Translate this sentence from the text about Orion's Arm into Spanish: "Anyone can contribute articles, stories, artwork, or music to the website."

* **PROVIDED TEXT**
>> Start

Orion's Arm Universe Project
- Former name: Orion's Arm Worldbuilding Group
- Website type: Crowdsourced writing community
- Available in: English
- Area served: Worldwide
- Owners: Orion's Arm Universe Project, Inc.
- Founders: M. Alan Kazlev; Donna Malcolm Hirsekorn; Bernd Helfert; Anders Sandberg;
- Website: www.orionsarm.com
- Launched: 2000

= Orion's Arm =

Science fiction world-building project

The Orion's Arm Universe Project (OA) is a multi-authored online hard science fiction world-building project, first established in 2000 by M. Alan Kazlev, Donna Malcolm Hirsekorn, Bernd Helfert and Anders Sandberg and further co-authored by many people since. Anyone can contribute articles, stories, artwork, or music to the website.

The first published Orion's Arm book, a collection of five novellas set within the OA universe, called Against a Diamond Sky, was released in September 2009.

>> End

* **EXCERPTED DATA**
>> Start

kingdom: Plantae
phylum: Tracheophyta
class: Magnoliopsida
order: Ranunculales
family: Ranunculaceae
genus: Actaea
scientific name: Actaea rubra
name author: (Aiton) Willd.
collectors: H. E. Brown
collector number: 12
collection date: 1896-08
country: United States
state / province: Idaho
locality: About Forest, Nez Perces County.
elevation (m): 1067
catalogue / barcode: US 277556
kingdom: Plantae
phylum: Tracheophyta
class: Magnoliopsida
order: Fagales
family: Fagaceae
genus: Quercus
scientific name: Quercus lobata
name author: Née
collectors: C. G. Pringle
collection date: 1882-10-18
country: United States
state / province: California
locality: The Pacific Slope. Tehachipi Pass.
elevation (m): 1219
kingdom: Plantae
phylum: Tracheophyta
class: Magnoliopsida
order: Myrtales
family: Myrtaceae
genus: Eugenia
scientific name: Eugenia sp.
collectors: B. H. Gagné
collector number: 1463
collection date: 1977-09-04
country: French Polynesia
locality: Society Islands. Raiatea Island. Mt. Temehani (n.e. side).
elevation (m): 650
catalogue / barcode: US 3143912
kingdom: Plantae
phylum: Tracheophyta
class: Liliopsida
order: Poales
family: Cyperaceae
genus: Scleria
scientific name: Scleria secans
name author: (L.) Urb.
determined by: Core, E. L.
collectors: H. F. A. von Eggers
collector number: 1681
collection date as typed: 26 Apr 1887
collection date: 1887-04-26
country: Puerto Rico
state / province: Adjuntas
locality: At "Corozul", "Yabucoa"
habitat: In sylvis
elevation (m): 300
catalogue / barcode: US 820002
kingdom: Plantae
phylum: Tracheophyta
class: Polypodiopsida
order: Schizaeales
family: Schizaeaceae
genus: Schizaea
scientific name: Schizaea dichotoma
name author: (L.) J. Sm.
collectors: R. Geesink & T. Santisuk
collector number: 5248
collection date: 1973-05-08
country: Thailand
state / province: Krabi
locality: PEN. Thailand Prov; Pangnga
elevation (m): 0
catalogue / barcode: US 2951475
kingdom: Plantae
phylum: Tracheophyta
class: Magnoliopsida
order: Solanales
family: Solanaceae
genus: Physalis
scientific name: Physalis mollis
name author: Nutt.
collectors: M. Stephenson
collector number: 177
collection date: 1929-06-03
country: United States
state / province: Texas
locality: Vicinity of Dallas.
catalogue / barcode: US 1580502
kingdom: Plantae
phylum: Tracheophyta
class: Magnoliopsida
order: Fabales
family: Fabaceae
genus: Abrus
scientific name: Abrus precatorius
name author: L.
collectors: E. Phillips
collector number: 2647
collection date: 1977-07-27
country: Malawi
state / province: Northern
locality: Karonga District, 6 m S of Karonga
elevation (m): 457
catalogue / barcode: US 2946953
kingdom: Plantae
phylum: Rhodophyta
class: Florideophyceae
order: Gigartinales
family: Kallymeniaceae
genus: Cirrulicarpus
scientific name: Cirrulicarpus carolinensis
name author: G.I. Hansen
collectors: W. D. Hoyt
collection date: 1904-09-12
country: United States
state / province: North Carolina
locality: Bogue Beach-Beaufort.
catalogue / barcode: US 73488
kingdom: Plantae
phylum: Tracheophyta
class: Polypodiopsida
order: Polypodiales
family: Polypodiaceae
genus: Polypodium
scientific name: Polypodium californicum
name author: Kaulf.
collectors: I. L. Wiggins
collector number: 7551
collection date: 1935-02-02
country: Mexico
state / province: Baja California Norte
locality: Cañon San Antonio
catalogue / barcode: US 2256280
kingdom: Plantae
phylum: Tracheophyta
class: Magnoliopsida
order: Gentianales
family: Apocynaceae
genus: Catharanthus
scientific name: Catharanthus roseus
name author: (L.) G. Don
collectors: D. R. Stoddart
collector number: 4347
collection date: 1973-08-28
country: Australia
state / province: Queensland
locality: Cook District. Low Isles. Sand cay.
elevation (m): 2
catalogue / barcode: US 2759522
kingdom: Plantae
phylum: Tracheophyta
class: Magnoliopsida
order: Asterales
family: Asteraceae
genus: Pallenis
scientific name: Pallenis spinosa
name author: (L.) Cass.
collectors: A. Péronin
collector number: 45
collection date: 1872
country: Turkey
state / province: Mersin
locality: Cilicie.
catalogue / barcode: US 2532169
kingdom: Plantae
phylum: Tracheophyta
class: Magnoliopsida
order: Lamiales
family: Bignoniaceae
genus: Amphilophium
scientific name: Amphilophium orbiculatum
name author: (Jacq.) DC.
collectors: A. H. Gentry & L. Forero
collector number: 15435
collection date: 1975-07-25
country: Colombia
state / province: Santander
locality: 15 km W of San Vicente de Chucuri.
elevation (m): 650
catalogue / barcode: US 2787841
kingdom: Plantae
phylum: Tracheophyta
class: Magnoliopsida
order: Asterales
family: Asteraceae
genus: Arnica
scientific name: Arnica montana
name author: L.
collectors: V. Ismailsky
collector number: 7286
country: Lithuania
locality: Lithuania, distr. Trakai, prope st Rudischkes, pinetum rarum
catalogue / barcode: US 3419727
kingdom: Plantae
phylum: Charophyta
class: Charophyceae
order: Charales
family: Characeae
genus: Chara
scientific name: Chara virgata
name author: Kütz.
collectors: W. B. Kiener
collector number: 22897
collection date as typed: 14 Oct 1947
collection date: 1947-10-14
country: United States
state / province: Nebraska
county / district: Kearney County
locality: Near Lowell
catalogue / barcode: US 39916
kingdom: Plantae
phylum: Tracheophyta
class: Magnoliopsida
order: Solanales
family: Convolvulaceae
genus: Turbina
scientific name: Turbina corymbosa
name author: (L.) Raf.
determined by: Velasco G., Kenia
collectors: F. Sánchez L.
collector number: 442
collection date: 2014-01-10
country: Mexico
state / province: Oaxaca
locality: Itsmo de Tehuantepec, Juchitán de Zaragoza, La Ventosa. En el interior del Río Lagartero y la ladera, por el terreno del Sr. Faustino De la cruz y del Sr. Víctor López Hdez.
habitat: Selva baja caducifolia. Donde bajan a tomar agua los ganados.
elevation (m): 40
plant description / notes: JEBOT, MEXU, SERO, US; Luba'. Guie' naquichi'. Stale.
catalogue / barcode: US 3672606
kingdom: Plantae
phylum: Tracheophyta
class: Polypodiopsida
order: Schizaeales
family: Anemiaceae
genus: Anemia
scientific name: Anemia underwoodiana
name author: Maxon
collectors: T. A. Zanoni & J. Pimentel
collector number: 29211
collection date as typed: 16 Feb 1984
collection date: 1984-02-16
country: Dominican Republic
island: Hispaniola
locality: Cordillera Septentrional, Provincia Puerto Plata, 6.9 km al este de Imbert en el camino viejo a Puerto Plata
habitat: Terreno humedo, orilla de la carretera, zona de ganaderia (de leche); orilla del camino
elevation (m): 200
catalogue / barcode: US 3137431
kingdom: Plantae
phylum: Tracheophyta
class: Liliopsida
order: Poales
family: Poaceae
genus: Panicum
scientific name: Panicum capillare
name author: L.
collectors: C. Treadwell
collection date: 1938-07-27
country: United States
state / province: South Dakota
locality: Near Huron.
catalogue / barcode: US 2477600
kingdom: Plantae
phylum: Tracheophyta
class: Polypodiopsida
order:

>> End

* **RESPONSE TO THE EXERCISE**
Cualquier persona puede aportar artículos, relatos, obras de arte o música al sitio web.